• **Stored records**
┄┄┄┄┄┄┄┄┄┄
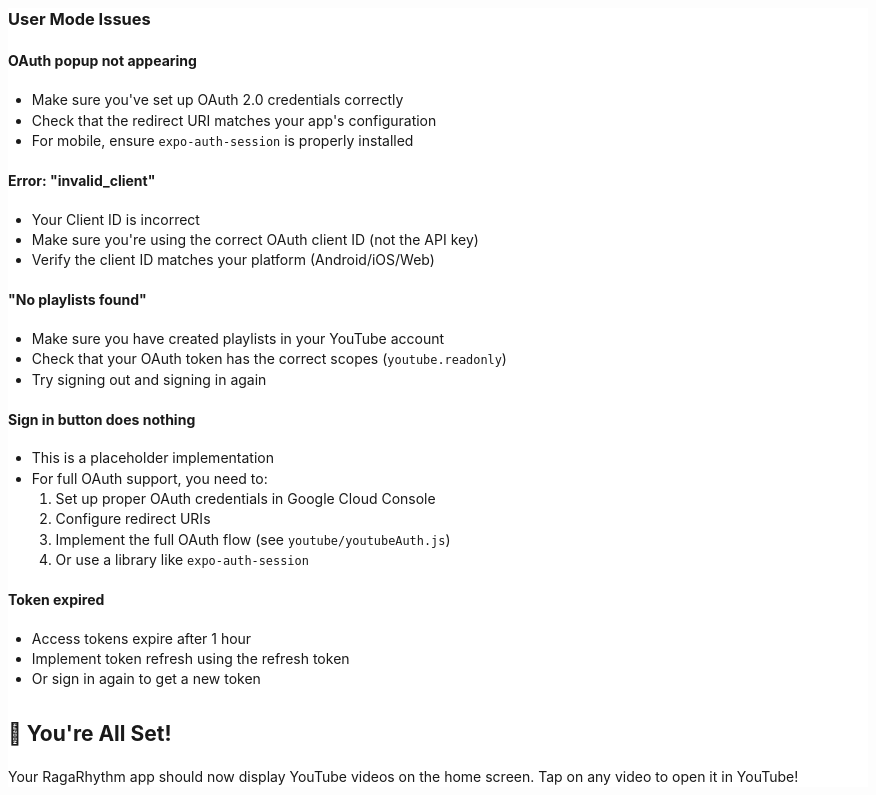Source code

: ### User Mode Issues

#### OAuth popup not appearing
- Make sure you've set up OAuth 2.0 credentials correctly
- Check that the redirect URI matches your app's configuration
- For mobile, ensure `expo-auth-session` is properly installed

#### Error: "invalid_client"
- Your Client ID is incorrect
- Make sure you're using the correct OAuth client ID (not the API key)
- Verify the client ID matches your platform (Android/iOS/Web)

#### "No playlists found"
- Make sure you have created playlists in your YouTube account
- Check that your OAuth token has the correct scopes (`youtube.readonly`)
- Try signing out and signing in again

#### Sign in button does nothing
- This is a placeholder implementation
- For full OAuth support, you need to:
  1. Set up proper OAuth credentials in Google Cloud Console
  2. Configure redirect URIs
  3. Implement the full OAuth flow (see `youtube/youtubeAuth.js`)
  4. Or use a library like `expo-auth-session`

#### Token expired
- Access tokens expire after 1 hour
- Implement token refresh using the refresh token
- Or sign in again to get a new token

## 🎉 You're All Set!

Your RagaRhythm app should now display YouTube videos on the home screen. Tap on any video to open it in YouTube!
┄┄┄┄┄┄┄┄┄┄
Please reproduce the lines above word for word, omitting the picture from your answer.

• **Result**
Source code

: ### User Mode Issues

#### OAuth popup not appearing
- Make sure you've set up OAuth 2.0 credentials correctly
- Check that the redirect URI matches your app's configuration
- For mobile, ensure `expo-auth-session` is properly installed

#### Error: "invalid_client"
- Your Client ID is incorrect
- Make sure you're using the correct OAuth client ID (not the API key)
- Verify the client ID matches your platform (Android/iOS/Web)

#### "No playlists found"
- Make sure you have created playlists in your YouTube account
- Check that your OAuth token has the correct scopes (`youtube.readonly`)
- Try signing out and signing in again

#### Sign in button does nothing
- This is a placeholder implementation
- For full OAuth support, you need to:
  1. Set up proper OAuth credentials in Google Cloud Console
  2. Configure redirect URIs
  3. Implement the full OAuth flow (see `youtube/youtubeAuth.js`)
  4. Or use a library like `expo-auth-session`

#### Token expired
- Access tokens expire after 1 hour
- Implement token refresh using the refresh token
- Or sign in again to get a new token

## 🎉 You're All Set!

Your RagaRhythm app should now display YouTube videos on the home screen. Tap on any video to open it in YouTube!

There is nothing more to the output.